India’s gross domestic product (GDP) will grow by 8-8.5 per cent in real terms in 2022-23 as per the projections of Economic Survey 2021-22, which Union Minister for Finance and Corporate Affairs Nirmala Sitharaman presented in Parliament on Monday.

“Indian economy is estimated to grow by 9.2 per cent in real terms in 2021-22 (as per the advanced estimates) subsequent to a contraction of 7.3 per cent in 2020-21. GDP is projected to grow by 8-8.5 per cent in real terms in 2022-23,” said the Survey.

The projection is comparable with the World Bank and the Asian Development Bank’s latest forecasts of real GDP growth of 8.7 per cent and 7.5 per cent respectively for 2022-23. As per the IMF’s latest World Economic Outlook projections, India’s real GDP is projected to grow at 9 per cent in 2021-22 and 2022-23 and at 7.1 per cent in 2023-2024, which would make India the fastest growing major economy in the world for all three years.

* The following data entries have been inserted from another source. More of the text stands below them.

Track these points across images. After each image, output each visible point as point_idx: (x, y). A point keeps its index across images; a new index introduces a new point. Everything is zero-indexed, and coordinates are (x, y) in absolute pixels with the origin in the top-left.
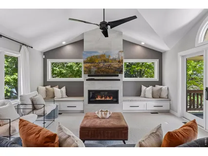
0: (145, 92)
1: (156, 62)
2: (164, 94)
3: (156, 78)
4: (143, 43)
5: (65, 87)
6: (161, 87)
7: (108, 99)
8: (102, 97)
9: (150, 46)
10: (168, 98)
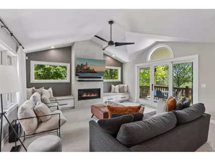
0: (115, 89)
1: (119, 69)
2: (126, 90)
3: (119, 80)
4: (113, 56)
5: (51, 88)
6: (123, 85)
7: (93, 95)
8: (87, 95)
9: (117, 58)
10: (128, 92)
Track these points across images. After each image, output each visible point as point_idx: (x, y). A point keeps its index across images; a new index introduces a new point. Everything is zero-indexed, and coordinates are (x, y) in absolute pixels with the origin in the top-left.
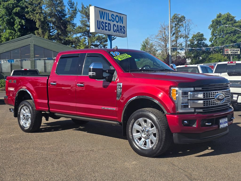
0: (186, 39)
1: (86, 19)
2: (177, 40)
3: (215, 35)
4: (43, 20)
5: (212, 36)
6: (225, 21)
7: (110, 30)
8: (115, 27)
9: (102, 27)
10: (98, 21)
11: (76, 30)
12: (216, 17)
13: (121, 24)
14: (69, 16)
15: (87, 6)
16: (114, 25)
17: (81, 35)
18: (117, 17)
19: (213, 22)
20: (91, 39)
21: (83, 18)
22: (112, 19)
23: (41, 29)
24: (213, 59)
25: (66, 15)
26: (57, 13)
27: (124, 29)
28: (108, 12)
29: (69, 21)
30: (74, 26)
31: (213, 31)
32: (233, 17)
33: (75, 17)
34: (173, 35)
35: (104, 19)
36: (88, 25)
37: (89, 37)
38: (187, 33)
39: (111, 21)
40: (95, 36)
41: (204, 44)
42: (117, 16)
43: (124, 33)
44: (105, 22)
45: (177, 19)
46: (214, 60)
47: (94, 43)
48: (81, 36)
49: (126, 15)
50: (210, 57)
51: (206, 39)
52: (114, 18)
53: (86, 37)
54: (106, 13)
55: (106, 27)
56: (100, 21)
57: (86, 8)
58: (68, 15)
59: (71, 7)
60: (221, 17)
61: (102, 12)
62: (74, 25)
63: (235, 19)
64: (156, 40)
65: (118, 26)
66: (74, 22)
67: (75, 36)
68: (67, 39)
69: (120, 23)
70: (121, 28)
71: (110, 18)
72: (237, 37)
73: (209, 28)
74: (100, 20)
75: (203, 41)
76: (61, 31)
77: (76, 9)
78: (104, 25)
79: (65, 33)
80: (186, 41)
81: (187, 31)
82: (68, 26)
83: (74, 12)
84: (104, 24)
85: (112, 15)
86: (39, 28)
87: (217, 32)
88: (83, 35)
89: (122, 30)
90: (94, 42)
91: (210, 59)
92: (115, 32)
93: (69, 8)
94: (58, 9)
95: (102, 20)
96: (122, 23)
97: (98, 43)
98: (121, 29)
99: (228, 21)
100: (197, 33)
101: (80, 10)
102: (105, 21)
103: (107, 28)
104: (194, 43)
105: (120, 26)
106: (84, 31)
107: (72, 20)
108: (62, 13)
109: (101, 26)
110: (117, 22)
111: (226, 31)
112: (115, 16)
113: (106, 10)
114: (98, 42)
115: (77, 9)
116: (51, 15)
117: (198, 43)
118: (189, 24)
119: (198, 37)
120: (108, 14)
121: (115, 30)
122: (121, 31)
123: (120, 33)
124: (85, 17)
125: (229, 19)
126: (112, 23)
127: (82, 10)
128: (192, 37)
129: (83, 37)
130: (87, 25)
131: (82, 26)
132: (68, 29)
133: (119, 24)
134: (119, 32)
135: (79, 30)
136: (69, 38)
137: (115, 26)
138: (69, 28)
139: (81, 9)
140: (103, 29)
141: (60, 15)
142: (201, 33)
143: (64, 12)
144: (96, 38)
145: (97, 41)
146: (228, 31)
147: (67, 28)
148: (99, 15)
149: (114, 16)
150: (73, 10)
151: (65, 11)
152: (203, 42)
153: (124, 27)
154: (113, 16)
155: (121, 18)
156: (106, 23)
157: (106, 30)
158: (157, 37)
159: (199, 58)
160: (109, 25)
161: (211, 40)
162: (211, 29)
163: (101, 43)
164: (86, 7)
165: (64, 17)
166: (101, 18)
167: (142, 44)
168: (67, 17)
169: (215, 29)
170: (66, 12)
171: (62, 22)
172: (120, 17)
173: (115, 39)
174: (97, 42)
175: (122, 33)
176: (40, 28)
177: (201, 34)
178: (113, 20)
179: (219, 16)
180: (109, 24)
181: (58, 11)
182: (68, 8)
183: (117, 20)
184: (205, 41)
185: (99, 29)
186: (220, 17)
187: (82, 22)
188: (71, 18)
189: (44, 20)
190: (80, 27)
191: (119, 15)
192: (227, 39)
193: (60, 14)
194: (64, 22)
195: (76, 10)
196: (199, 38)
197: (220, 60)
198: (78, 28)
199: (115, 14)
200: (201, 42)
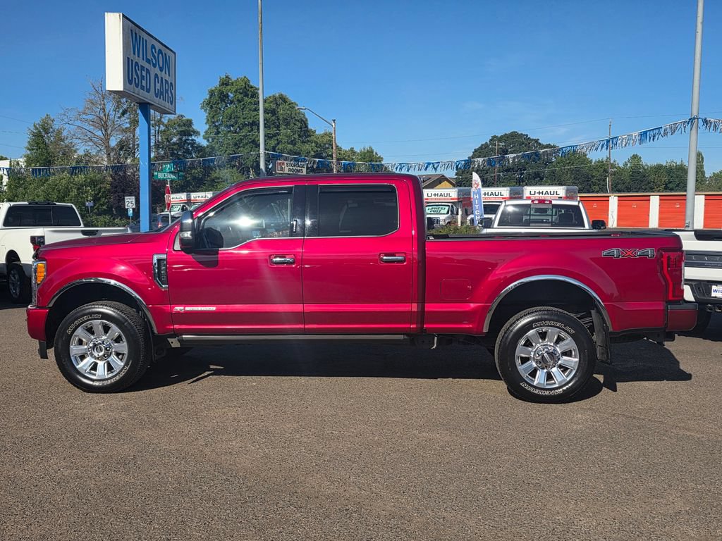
2: (134, 130)
5: (210, 126)
7: (148, 90)
8: (158, 82)
9: (135, 79)
10: (128, 59)
12: (218, 83)
13: (167, 77)
16: (156, 76)
18: (160, 56)
19: (212, 93)
22: (152, 59)
27: (172, 91)
28: (146, 37)
31: (214, 116)
32: (255, 89)
34: (123, 114)
35: (138, 55)
39: (150, 63)
42: (160, 51)
43: (172, 103)
49: (175, 54)
50: (215, 176)
51: (197, 133)
52: (156, 55)
54: (142, 38)
56: (132, 61)
60: (230, 85)
61: (136, 35)
63: (257, 91)
65: (162, 79)
69: (166, 73)
70: (167, 88)
71: (149, 55)
73: (202, 108)
74: (131, 56)
75: (193, 137)
78: (139, 73)
84: (138, 69)
85: (153, 46)
87: (221, 118)
91: (214, 180)
92: (156, 95)
95: (136, 58)
96: (169, 75)
98: (167, 91)
99: (246, 95)
102: (140, 61)
103: (144, 83)
104: (171, 139)
105: (166, 82)
109: (134, 75)
110: (161, 69)
112: (157, 52)
113: (143, 30)
117: (180, 139)
119: (179, 125)
120: (146, 41)
121: (157, 92)
122: (167, 95)
123: (165, 100)
125: (249, 92)
126: (152, 71)
133: (163, 75)
137: (156, 79)
140: (137, 85)
142: (187, 117)
148: (130, 42)
152: (192, 140)
153: (171, 84)
154: (154, 50)
155: (166, 59)
156: (142, 68)
157: (142, 88)
158: (84, 116)
160: (148, 75)
161: (207, 137)
162: (205, 110)
166: (134, 53)
169: (216, 111)
172: (165, 55)
175: (168, 102)
177: (188, 120)
178: (154, 61)
179: (226, 82)
180: (148, 71)
183: (161, 64)
184: (195, 138)
185: (130, 82)
186: (227, 84)
191: (163, 50)
196: (184, 128)
199: (158, 46)
200: (188, 140)
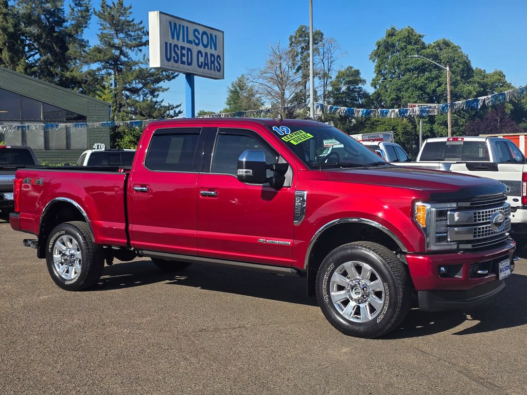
0: (326, 80)
1: (110, 32)
2: (306, 83)
3: (382, 74)
4: (11, 30)
5: (377, 74)
6: (403, 44)
7: (190, 64)
8: (202, 56)
9: (174, 57)
10: (166, 43)
11: (88, 54)
12: (385, 35)
13: (213, 51)
14: (72, 24)
15: (113, 3)
16: (199, 52)
17: (100, 66)
18: (205, 36)
19: (379, 45)
20: (123, 76)
21: (105, 29)
22: (194, 40)
23: (9, 51)
24: (379, 123)
25: (64, 21)
26: (45, 15)
27: (220, 61)
28: (186, 24)
29: (72, 34)
30: (85, 46)
31: (380, 65)
32: (420, 36)
33: (84, 25)
35: (178, 39)
36: (117, 45)
37: (120, 71)
38: (326, 68)
39: (192, 44)
40: (131, 69)
41: (361, 91)
42: (204, 33)
43: (219, 71)
44: (181, 47)
45: (305, 37)
46: (381, 125)
47: (129, 85)
48: (99, 69)
49: (223, 32)
50: (375, 119)
51: (364, 82)
52: (200, 36)
53: (112, 71)
54: (183, 26)
55: (183, 57)
56: (170, 44)
57: (111, 8)
58: (69, 21)
59: (76, 4)
60: (394, 35)
61: (175, 24)
62: (83, 44)
63: (423, 40)
64: (261, 81)
65: (206, 54)
66: (83, 38)
67: (85, 69)
68: (68, 74)
69: (211, 48)
70: (213, 60)
71: (191, 38)
72: (426, 79)
73: (371, 58)
74: (170, 41)
75: (360, 85)
76: (52, 56)
77: (87, 7)
78: (179, 52)
79: (62, 59)
80: (325, 85)
81: (326, 63)
82: (71, 46)
83: (84, 14)
84: (178, 50)
85: (196, 30)
86: (2, 50)
87: (386, 66)
88: (104, 68)
89: (216, 62)
90: (130, 83)
91: (373, 123)
92: (200, 67)
93: (72, 6)
94: (48, 7)
95: (175, 42)
96: (216, 49)
97: (140, 86)
98: (212, 62)
99: (410, 43)
100: (346, 68)
101: (97, 10)
102: (180, 43)
103: (185, 59)
104: (340, 89)
105: (212, 55)
106: (108, 57)
107: (79, 33)
108: (56, 17)
109: (173, 54)
110: (205, 46)
111: (406, 65)
112: (201, 34)
113: (183, 20)
114: (139, 83)
115: (89, 8)
116: (29, 19)
117: (348, 88)
118: (332, 49)
119: (348, 76)
120: (187, 28)
121: (200, 64)
122: (213, 65)
123: (211, 69)
124: (109, 26)
125: (411, 39)
126: (195, 49)
127: (102, 11)
128: (337, 77)
129: (105, 70)
130: (113, 44)
131: (102, 46)
132: (70, 51)
133: (208, 50)
134: (208, 69)
135: (96, 56)
136: (71, 72)
137: (200, 55)
138: (72, 49)
139: (99, 9)
140: (176, 62)
141: (51, 20)
142: (355, 68)
143: (60, 15)
144: (135, 74)
145: (137, 81)
146: (408, 66)
147: (67, 49)
148: (168, 30)
149: (199, 34)
150: (81, 12)
151: (64, 12)
152: (359, 88)
153: (218, 56)
154: (196, 33)
155: (212, 38)
156: (183, 48)
157: (183, 63)
158: (264, 75)
159: (350, 122)
160: (189, 52)
161: (374, 85)
162: (374, 61)
163: (145, 85)
164: (112, 5)
165: (61, 26)
166: (173, 38)
167: (231, 88)
168: (68, 26)
169: (382, 60)
170: (65, 15)
171: (57, 37)
172: (211, 35)
173: (176, 78)
174: (136, 84)
175: (214, 70)
176: (6, 49)
177: (355, 71)
178: (197, 41)
179: (391, 34)
180: (189, 50)
181: (47, 12)
182: (70, 5)
183: (205, 43)
184: (362, 86)
185: (169, 60)
187: (102, 37)
188: (77, 29)
189: (15, 30)
190: (99, 48)
191: (209, 31)
192: (407, 81)
193: (51, 17)
194: (61, 36)
195: (87, 10)
196: (351, 79)
197: (394, 127)
198: (95, 51)
199: (201, 29)
200: (355, 88)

According to the Economic Survey 2021-22, agriculture and allied sectors are expected to grow by 3.9 per cent; industry by 11.8 per cent and services sector by 8.2 per cent in 2021-22. On the demand side, consumption is estimated to grow by 7 per cent, gross fixed capital formation (GFCF) by 15 per cent, exports by 16.5 per cent and imports by 29.4 per cent in 2021-22.

Macroeconomic stability indicators suggest that the Indian Economy is well placed to take on the challenges of 2022-23. Combination of high foreign exchange reserves, sustained foreign direct investment, and rising export earnings will provide an adequate buffer against possible global liquidity tapering in 2022-23.

Economic impact of the ‘second wave’ was much smaller than that during the full lockdown phase in 2020-21, though the health impact was more severe. The Government of India’s unique response consisted of safety-nets to cushion the impact on vulnerable sections of society and the business sector, significant increase in capital expenditure to spur growth and supply side reforms for a sustained long-term expansion.

The government’s flexible and multi-layered response is partly based on an ‘Agile’ framework that uses feedback-loops, and the use of eighty high frequency indicators (HFIs) in an environment of extreme uncertainty.